■ Try it ■
Please extract every line of text from the records below without changing it, and leave the pictures out of your answer.

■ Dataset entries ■
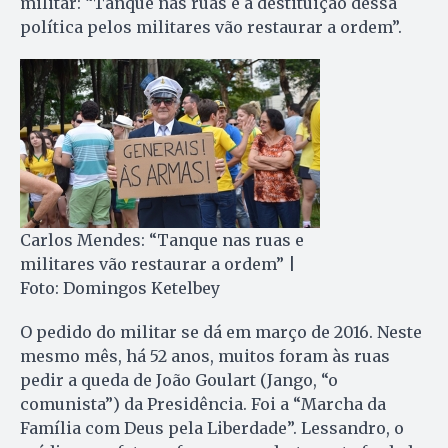
militar: “Tanque nas ruas e a destituição dessa
política pelos militares vão restaurar a ordem”.
Carlos Mendes: “Tanque nas ruas e
militares vão restaurar a ordem” |
Foto: Domingos Ketelbey
O pedido do militar se dá em março de 2016. Neste
mesmo mês, há 52 anos, muitos foram às ruas
pedir a queda de João Goulart (Jango, “o
comunista”) da Pre­si­dência. Foi a “Marcha da
Família com Deus pela Liberdade”. ­Lessandro, o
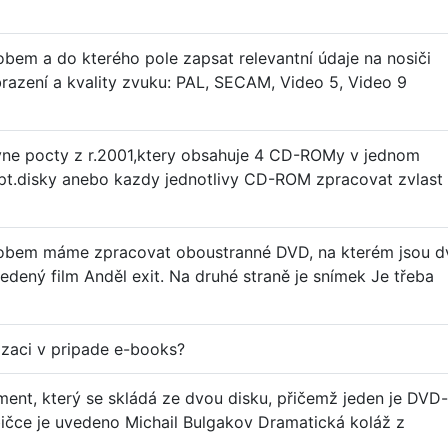
obem a do kterého pole zapsat relevantní údaje na nosiči
obrazení a kvality zvuku: PAL, SECAM, Video 5, Video 9
vne pocty z r.2001,ktery obsahuje 4 CD-ROMy v jednom
pt.disky anebo kazdy jednotlivy CD-ROM zpracovat zvlast
sobem máme zpracovat oboustranné DVD, na kterém jsou d
vedený film Anděl exit. Na druhé straně je snímek Je třeba
izaci v pripade e-books?
ent, který se skládá ze dvou disku, přičemž jeden je DVD-
čce je uvedeno Michail Bulgakov Dramatická koláž z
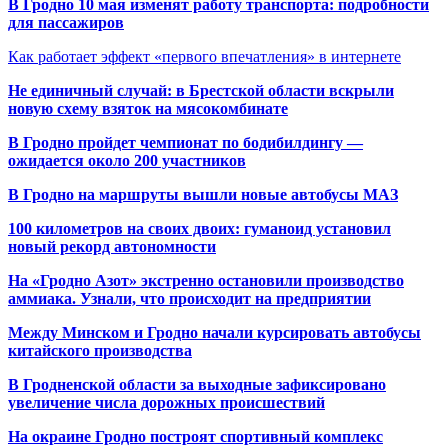
В Гродно 10 мая изменят работу транспорта: подробности
для пассажиров
Как работает эффект «первого впечатления» в интернете
Не единичный случай: в Брестской области вскрыли
новую схему взяток на мясокомбинате
В Гродно пройдет чемпионат по бодибилдингу —
ожидается около 200 участников
В Гродно на маршруты вышли новые автобусы МАЗ
100 километров на своих двоих: гуманоид установил
новый рекорд автономности
На «Гродно Азот» экстренно остановили производство
аммиака. Узнали, что происходит на предприятии
Между Минском и Гродно начали курсировать автобусы
китайского производства
В Гродненской области за выходные зафиксировано
увеличение числа дорожных происшествий
На окраине Гродно построят спортивный
комплекс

■ Exercise output ■
militar: “Tanque nas ruas e a destituição dessa
política pelos militares vão restaurar a ordem”.
Carlos Mendes: “Tanque nas ruas e
militares vão restaurar a ordem” |
Foto: Domingos Ketelbey
O pedido do militar se dá em março de 2016. Neste
mesmo mês, há 52 anos, muitos foram às ruas
pedir a queda de João Goulart (Jango, “o
comunista”) da Pre­si­dência. Foi a “Marcha da
Família com Deus pela Liberdade”. ­Lessandro, o
obem a do kterého pole zapsat relevantní údaje na nosiči
obrazení a kvality zvuku: PAL, SECAM, Video 5, Video 9
vne pocty z r.2001,ktery obsahuje 4 CD-ROMy v jednom
pt.disky anebo kazdy jednotlivy CD-ROM zpracovat zvlast
sobem máme zpracovat oboustranné DVD, na kterém jsou d
vedený film Anděl exit. Na druhé straně je snímek Je třeba
izaci v pripade e-books?
ent, který se skládá ze dvou disku, přičemž jeden je DVD-
čce je uvedeno Michail Bulgakov Dramatická koláž z
В Гродно 10 мая изменят работу транспорта: подробности
для пассажиров
Как работает эффект «первого впечатления» в интернете
Не единичный случай: в Брестской области вскрыли
новую схему взяток на мясокомбинате
В Гродно пройдет чемпионат по бодибилдингу —
ожидается около 200 участников
В Гродно на маршруты вышли новые автобусы МАЗ
100 километров на своих двоих: гуманоид установил
новый рекорд автономности
На «Гродно Азот» экстренно остановили производство
аммиака. Узнали, что происходит на предприятии
Между Минском и Гродно начали курсировать автобусы
китайского производства
В Гродненской области за выходные зафиксировано
увеличение числа дорожных происшествий
На окраине Гродно построят спортивный
комплекс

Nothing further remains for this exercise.